Resta, quindi, esclusa dall’area del vizio revocatorio la sindacabilità di errori formatisi sulla base di una pretesa errata valutazione o interpretazione di fatti, documenti e risultanze processuali che investano direttamente la formulazione del giudizio sul piano logico- giuridico, perché siffatto tipo di errore, se fondato, costituirebbe un errore di giudizio, e non un errore di fatto (Cass., Sez. U., 27/12/2017, n.30994; Cass., Sez. U., 11/04/2018, n. 8984; Cass. 14/04/2017, n. 9673, § 4-5). In sintesi, la combinazione dell’art. 391-bis e dell’art. 395 n. 4 non prevede come causa di revocazione della sentenza di cassazione l’errore di diritto sostanziale o processuale e l’errore di giudizio o di valutazione. (Cass. ordinanza n. 20157/2023; Cass. ordinanza n. 20571/2023)
Ulteriormente è stato ribadito calla Suprema Corte con l’ordinanza n. 33390 del 2023 che “… sui presupposti di ammissibilità del giudizio di revocazione, che l’istanza di revocazione di una pronuncia della Corte di cassazione, proponibile ai sensi dell’art. 391-bis c.p.c., implica, ai fini della sua ammissibilità, un errore di fatto riconducibile all’art. 395 c.p.c., n. 4, che consiste in un errore di percezione, o in una mera svista materiale, che abbia indotto il giudice a supporre l’esistenza (o l’inesistenza) di un fatto decisivo, che risulti, invece, in modo incontestabile escluso (o accertato) in base agli atti e ai documenti di causa, sempre che tale fatto non abbia costituito oggetto di un punto controverso, su cui il giudice si sia pronunciato. L’errore in questione presuppone, quindi, il contrasto fra due diverse rappresentazioni dello stesso fatto, delle quali una emerge dalla sentenza, l’altra dagli atti e documenti processuali, sempreché la realtà desumibile dalla sentenza sia frutto di supposizione e non di giudizio, formatosi sulla base di una valutazione. (Cass., Sez. 5, n. 442/2018, Rv. 646689 – 01).

_Materiale estratto:_

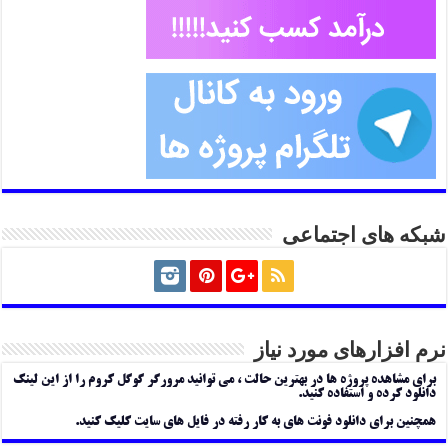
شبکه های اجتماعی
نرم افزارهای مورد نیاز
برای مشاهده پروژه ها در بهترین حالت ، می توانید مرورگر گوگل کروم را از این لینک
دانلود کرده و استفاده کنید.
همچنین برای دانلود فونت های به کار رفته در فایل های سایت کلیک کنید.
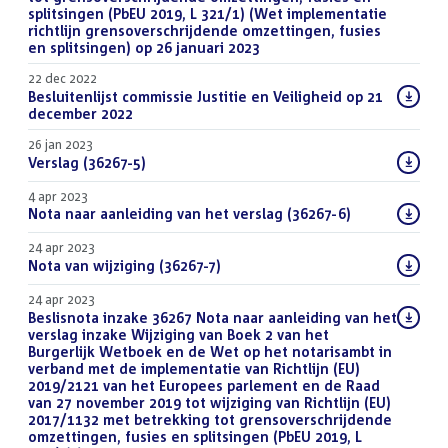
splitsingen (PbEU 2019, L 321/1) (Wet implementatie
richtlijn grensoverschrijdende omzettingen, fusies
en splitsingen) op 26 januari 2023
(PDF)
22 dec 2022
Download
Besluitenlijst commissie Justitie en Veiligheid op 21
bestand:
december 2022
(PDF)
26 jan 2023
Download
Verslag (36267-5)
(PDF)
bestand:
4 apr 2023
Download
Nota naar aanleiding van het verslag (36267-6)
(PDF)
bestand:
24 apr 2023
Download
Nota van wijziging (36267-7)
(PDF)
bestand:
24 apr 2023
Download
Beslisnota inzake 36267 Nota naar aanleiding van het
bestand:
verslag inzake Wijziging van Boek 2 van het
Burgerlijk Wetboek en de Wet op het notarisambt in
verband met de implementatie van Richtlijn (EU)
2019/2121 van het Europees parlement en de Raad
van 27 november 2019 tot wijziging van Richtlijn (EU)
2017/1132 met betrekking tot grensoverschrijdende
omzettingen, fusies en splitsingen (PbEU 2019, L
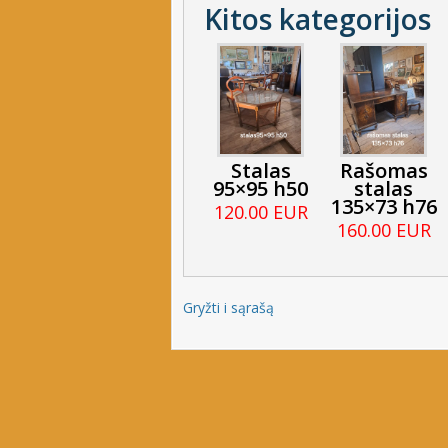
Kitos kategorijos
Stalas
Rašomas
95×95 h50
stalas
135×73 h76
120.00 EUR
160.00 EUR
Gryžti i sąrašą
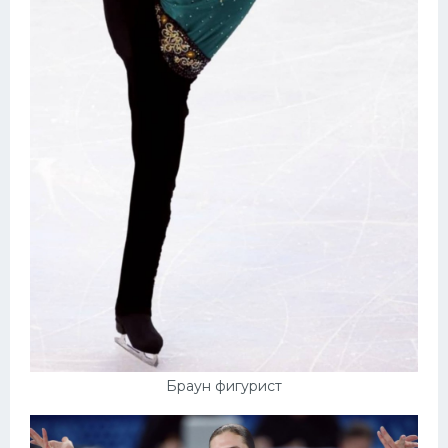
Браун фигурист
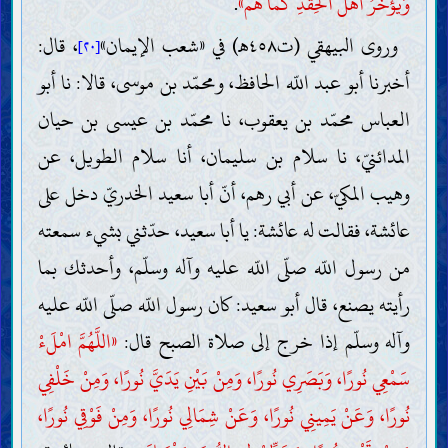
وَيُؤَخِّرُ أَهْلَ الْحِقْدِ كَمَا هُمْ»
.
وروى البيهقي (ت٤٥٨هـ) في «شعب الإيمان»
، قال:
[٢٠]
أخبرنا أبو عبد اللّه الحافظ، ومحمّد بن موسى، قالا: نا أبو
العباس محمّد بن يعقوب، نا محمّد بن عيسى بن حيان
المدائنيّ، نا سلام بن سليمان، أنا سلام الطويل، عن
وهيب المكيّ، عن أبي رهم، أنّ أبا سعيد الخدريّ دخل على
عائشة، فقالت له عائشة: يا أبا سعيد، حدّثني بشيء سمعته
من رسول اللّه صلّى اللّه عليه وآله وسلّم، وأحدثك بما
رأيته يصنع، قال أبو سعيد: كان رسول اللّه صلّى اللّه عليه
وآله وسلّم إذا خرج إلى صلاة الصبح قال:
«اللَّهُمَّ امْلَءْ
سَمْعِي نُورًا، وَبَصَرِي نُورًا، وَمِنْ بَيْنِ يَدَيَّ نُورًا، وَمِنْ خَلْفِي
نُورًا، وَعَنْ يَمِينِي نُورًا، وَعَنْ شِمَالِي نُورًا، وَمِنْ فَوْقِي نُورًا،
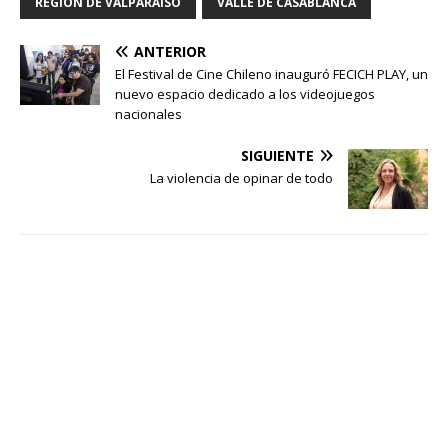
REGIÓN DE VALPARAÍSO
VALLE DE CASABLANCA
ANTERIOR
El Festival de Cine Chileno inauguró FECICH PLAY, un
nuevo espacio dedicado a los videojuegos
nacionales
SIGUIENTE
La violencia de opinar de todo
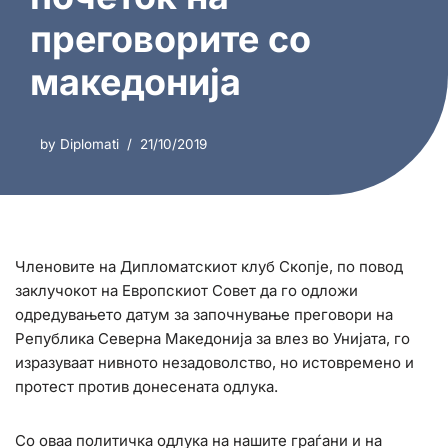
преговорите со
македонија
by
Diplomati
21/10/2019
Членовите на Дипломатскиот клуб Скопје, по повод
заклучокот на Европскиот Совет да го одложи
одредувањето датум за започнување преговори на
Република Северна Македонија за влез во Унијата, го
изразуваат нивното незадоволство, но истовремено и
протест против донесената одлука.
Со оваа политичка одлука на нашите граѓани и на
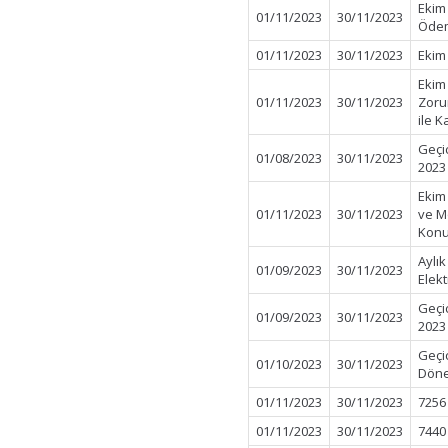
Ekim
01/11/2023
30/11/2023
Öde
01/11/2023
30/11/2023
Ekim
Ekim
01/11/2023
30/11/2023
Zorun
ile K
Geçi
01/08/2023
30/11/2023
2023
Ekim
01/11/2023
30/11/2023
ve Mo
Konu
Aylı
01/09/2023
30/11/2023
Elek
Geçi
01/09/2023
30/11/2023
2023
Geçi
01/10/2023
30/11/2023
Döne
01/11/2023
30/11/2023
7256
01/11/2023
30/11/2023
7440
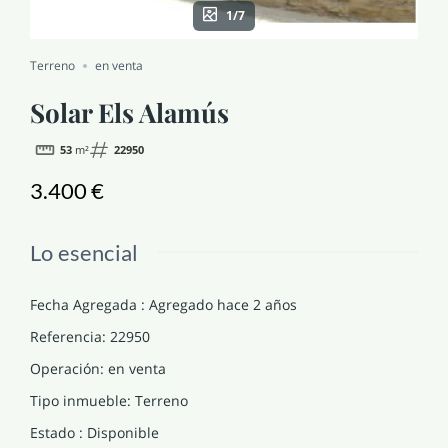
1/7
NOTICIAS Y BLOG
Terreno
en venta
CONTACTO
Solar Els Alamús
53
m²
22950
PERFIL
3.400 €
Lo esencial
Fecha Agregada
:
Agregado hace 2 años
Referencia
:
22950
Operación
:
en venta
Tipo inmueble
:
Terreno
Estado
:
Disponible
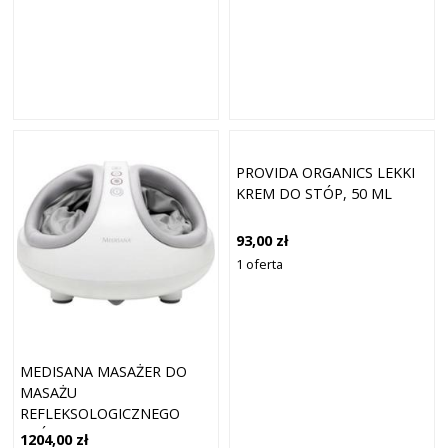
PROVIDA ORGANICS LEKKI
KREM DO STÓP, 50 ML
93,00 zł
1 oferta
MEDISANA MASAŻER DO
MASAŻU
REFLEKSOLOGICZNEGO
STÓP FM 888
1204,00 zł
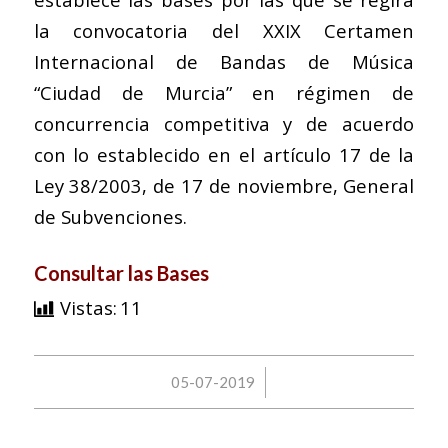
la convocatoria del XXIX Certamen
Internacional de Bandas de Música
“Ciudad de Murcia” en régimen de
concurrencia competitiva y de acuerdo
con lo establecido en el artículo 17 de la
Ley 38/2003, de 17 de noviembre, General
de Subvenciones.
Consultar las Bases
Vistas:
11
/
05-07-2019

_Attività richiesta:_
Secondo l'estratto del documento, perché restano fuori dall'area del vizio revocatorio gli errori nati da una pretesa errata valutazione o interpretazione di fatti, documenti e risultanze processuali? Spiegalo in non più di tre frasi. Le voci provengono da una fonte diversa dall'estratto del documento.

_Risultato dell'esercizio:_
Questi errori investono direttamente la formulazione del giudizio sul piano logico-giuridico. Per questo, se fondati, costituirebbero errori di giudizio e non errori di fatto. La revocazione di una sentenza di cassazione ai sensi dell'art. 391-bis richiede invece un errore di fatto riconducibile all'art. 395 n. 4.